DIAGNOSIS: Length of feature_names from preprocessor.get_feature_names_out(): 12576
DIAGNOSIS: Type of feature_names: <class 'numpy.ndarray'>
DIAGNOSIS: First 5 feature_names: ['num__AdClicks' 'num__InfoSectionCount' 'num__InfoSectionTime'
 'num__HelpPageVisits' 'num__HelpPageTime']
DIAGNOSIS: Shape of X_processed (right before DataFrame conversion): (12330, 12576)

Processed data with feature names:


Unnamed: 0,num__AdClicks,num__InfoSectionCount,num__InfoSectionTime,num__HelpPageVisits,num__HelpPageTime,num__ItemBrowseCount,num__ItemBrowseTime,num__ExitRateFirstPage,num__SessionExitRatio,num__PageEngagementScore,...,cat__Market_TrafficSource_South America_14.0,cat__Market_TrafficSource_South America_15.0,cat__Market_TrafficSource_South America_2.0,cat__Market_TrafficSource_South America_20.0,cat__Market_TrafficSource_South America_3.0,cat__Market_TrafficSource_South America_4.0,cat__Market_TrafficSource_South America_5.0,cat__Market_TrafficSource_South America_6.0,cat__Market_TrafficSource_South America_8.0,cat__Market_TrafficSource_South America_9.0
0,-1.455321,-0.707489,-0.449735,-0.399292,-0.241179,-0.692355,-0.622817,3.67999,3.259038,-0.322017,...,0.0,0.0,0.0,0.0,0.0,0.0,0.0,0.0,0.0,0.0
1,1.464871,-0.707489,-0.449735,-0.399292,-0.241179,-0.669406,-0.588828,-0.460268,1.181495,-0.322017,...,0.0,0.0,0.0,0.0,0.0,0.0,0.0,0.0,0.0,0.0
2,-1.455321,-0.707489,-0.449735,-0.399292,-0.241179,-0.692355,-0.622817,3.67999,3.259038,-0.322017,...,0.0,0.0,0.0,0.0,0.0,0.0,0.0,0.0,0.0,0.0
3,1.464871,-0.707489,-0.449735,-0.399292,-0.241179,-0.669406,-0.6214,0.574796,2.012512,-0.322017,...,0.0,0.0,0.0,0.0,0.0,0.0,0.0,0.0,0.0,0.0
4,0.004775,-0.707489,-0.449735,-0.399292,-0.241179,-0.485814,-0.289569,-0.046243,0.142724,-0.322017,...,0.0,0.0,0.0,0.0,0.0,0.0,0.0,0.0,0.0,0.0



Shape of processed data: (12330, 12576)


In [15]:
import joblib

In [16]:
joblib.dump(preprocessor, '..\Models\preprocessor.pkl')
print("\nPreprocessor saved to 'preprocessor.pkl'.")

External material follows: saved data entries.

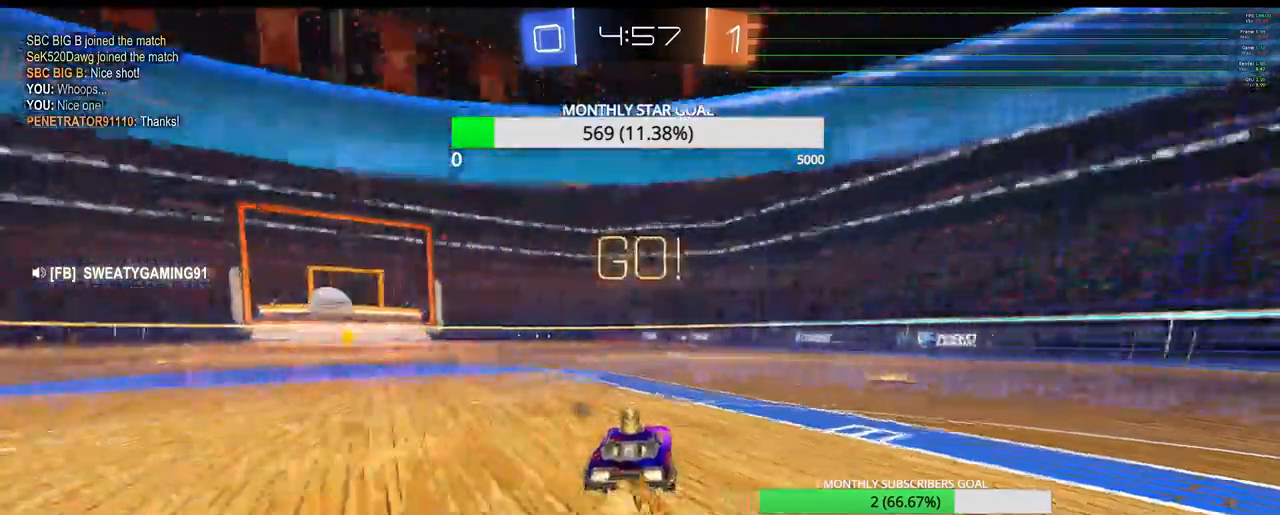
{"dt_ms": 500, "buttons": ["R1", "R2"], "left_stick": "right", "right_stick": "center", "events": []}
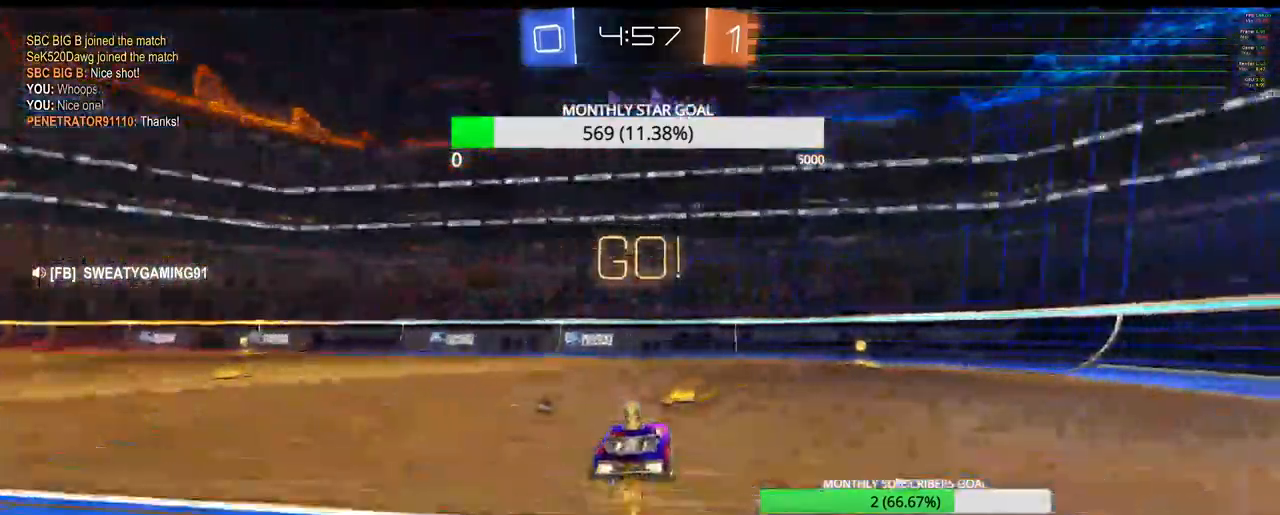
{"dt_ms": 500, "buttons": ["CROSS", "TRIANGLE", "R2"], "left_stick": "center", "right_stick": "center", "events": [[283, "left_stick", "center"], [433, "CROSS", "down"], [433, "TRIANGLE", "down"], [500, "R1", "up"]]}
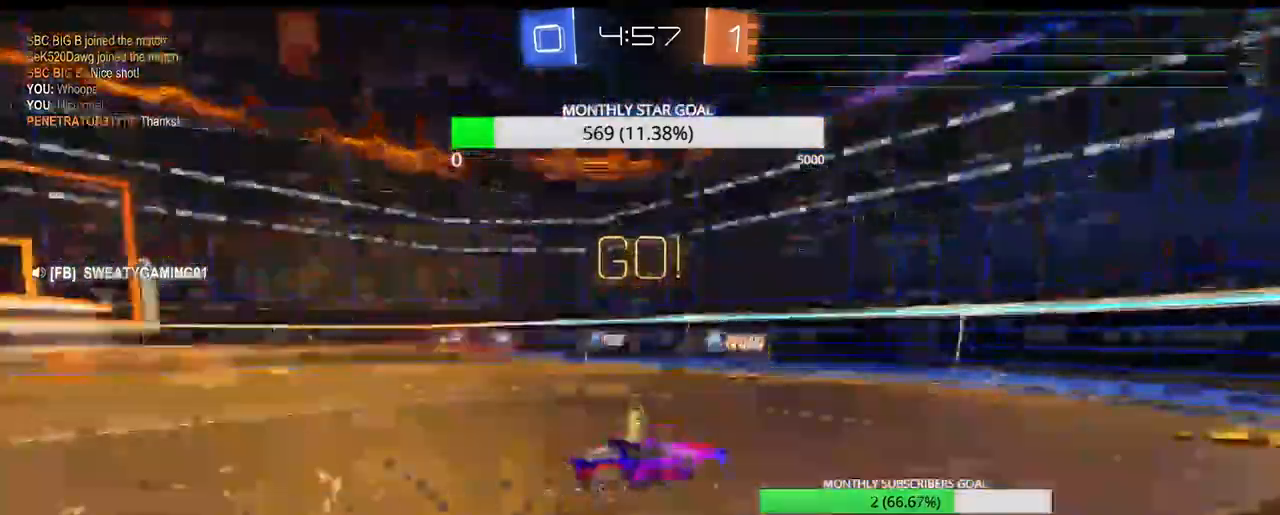
{"dt_ms": 500, "buttons": ["CROSS", "R2"], "left_stick": "right", "right_stick": "center"}
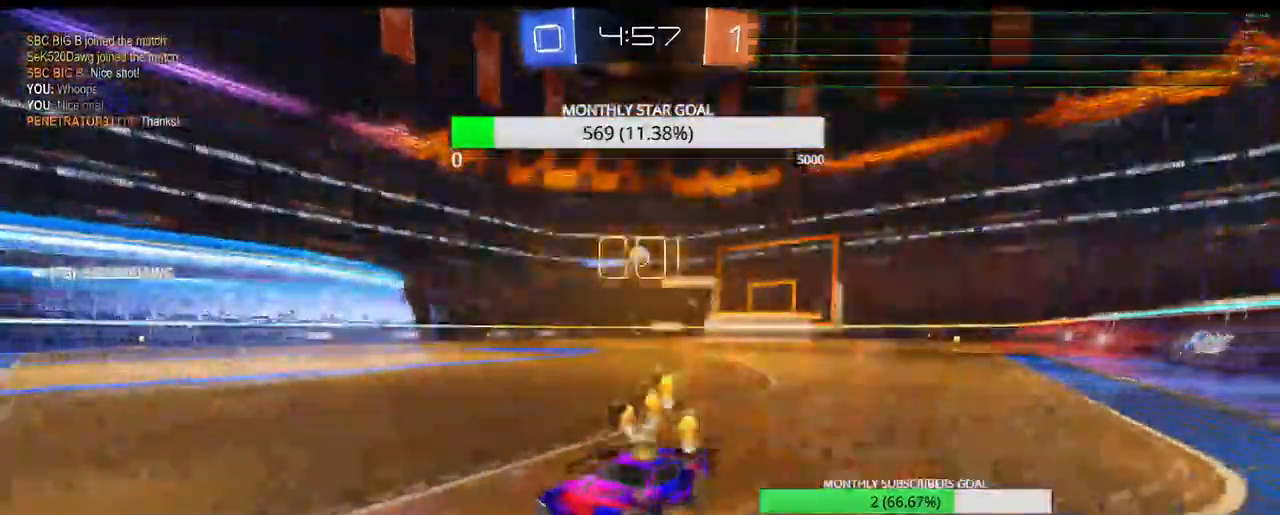
{"dt_ms": 500, "buttons": ["CROSS", "R2"], "left_stick": "right", "right_stick": "center"}
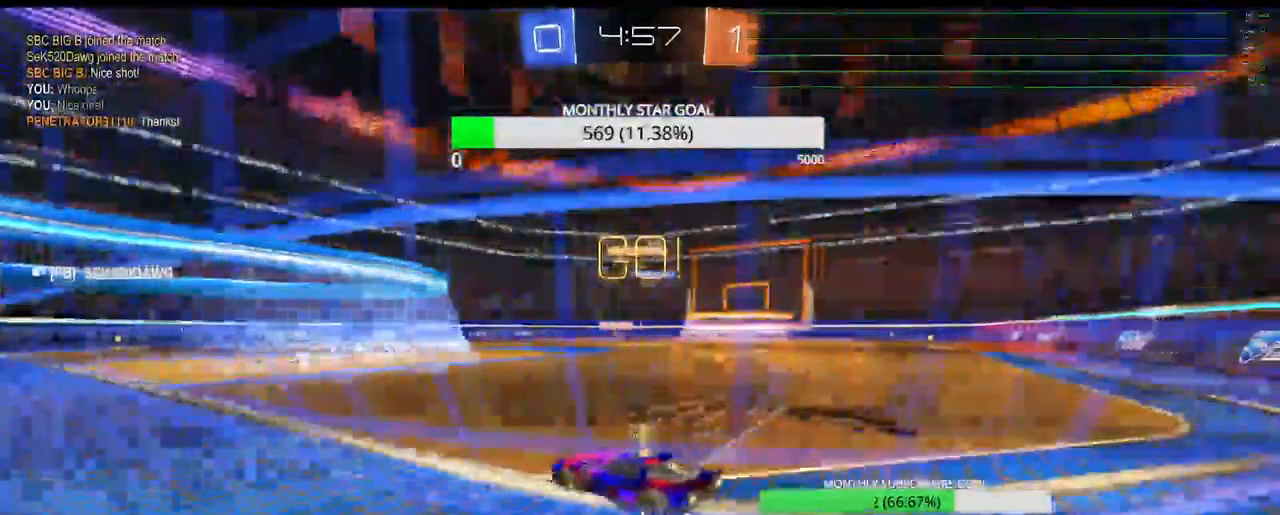
{"dt_ms": 500, "buttons": ["CROSS", "CIRCLE", "R2"], "left_stick": "up", "right_stick": "center"}
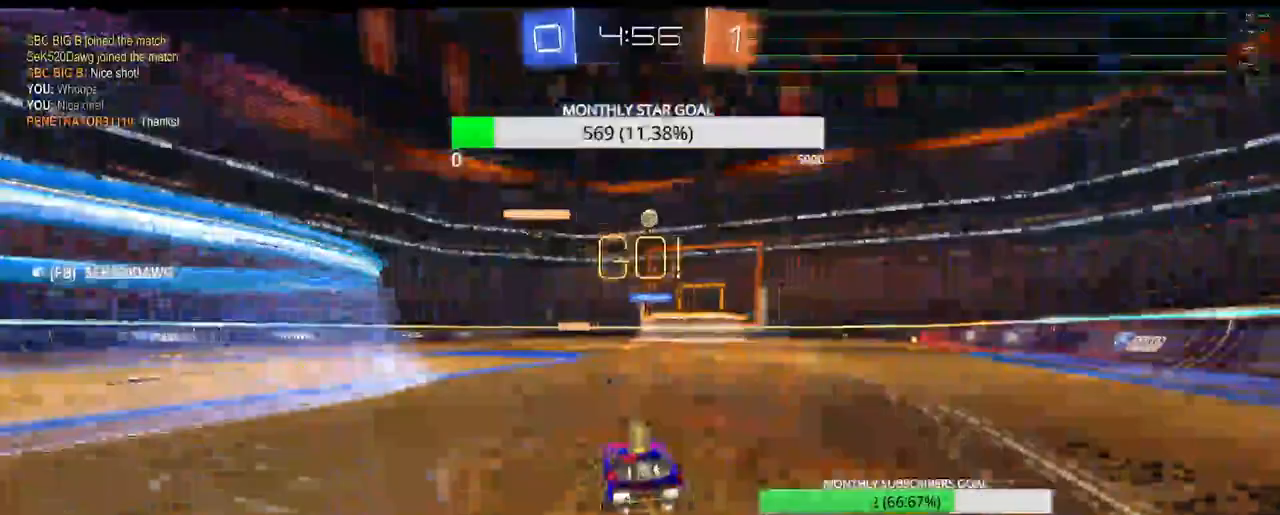
{"dt_ms": 500, "buttons": ["CROSS", "R2"], "left_stick": "center", "right_stick": "center", "events": [[300, "CROSS", "up"], [300, "left_stick", "center"], [333, "CIRCLE", "up"], [433, "CROSS", "down"]]}
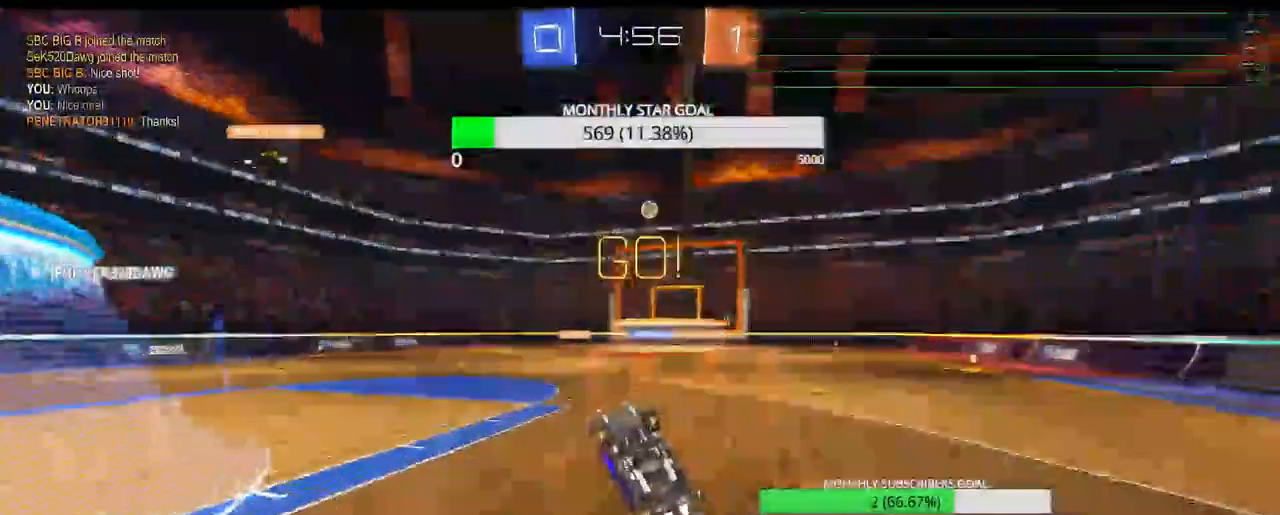
{"dt_ms": 500, "buttons": ["CROSS"], "left_stick": "center", "right_stick": "center", "events": [[217, "R1", "down"], [317, "CIRCLE", "down"], [367, "R1", "up"], [400, "CIRCLE", "up"], [400, "R2", "up"]]}
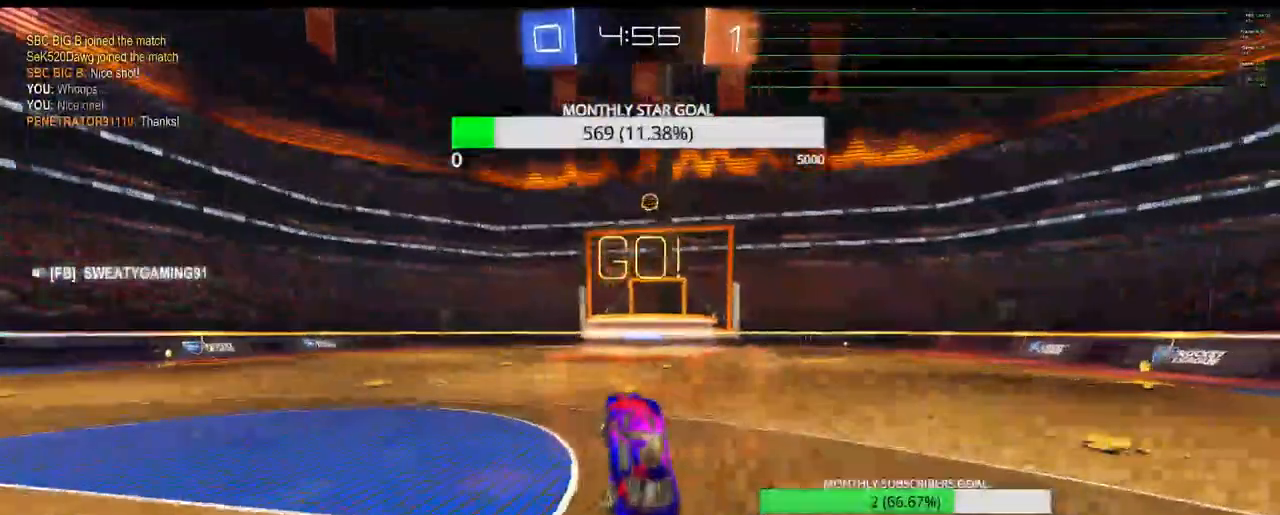
{"dt_ms": 500, "buttons": ["CROSS", "L2"], "left_stick": "right", "right_stick": "center", "events": [[83, "left_stick", "right"], [400, "L2", "down"]]}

Preprocessor saved to 'preprocessor.pkl'.


In [17]:
if hasattr(X_processed, 'toarray'):
    X_final = X_processed.toarray()
else:
    X_final = X_processed


In [18]:
if 'X_processed_df' in locals(): 
    final_df_for_training = X_processed_df.copy()
    final_df_for_training[TARGET] = y.values 
    final_df_for_training.to_csv('..\Data\data_final_dataset_for_training.csv', index=False)
    print("Final processed dataset (including target) saved to 'data_final_dataset_for_training.csv'.")

else: 
    feature_names_list = [f'feature_{i}' for i in range(X_final.shape[1])]
    final_df_for_training = pd.DataFrame(X_final, columns=feature_names_list)
    final_df_for_training[TARGET] = y.values
    final_df_for_training.to_csv('..\Data\data_final_dataset_for_training.csv', index=False)
    print("Final processed dataset (including target) saved to 'data_final_dataset_for_training.csv' (features named generically).")

Final processed dataset (including target) saved to 'data_final_dataset_for_training.csv'.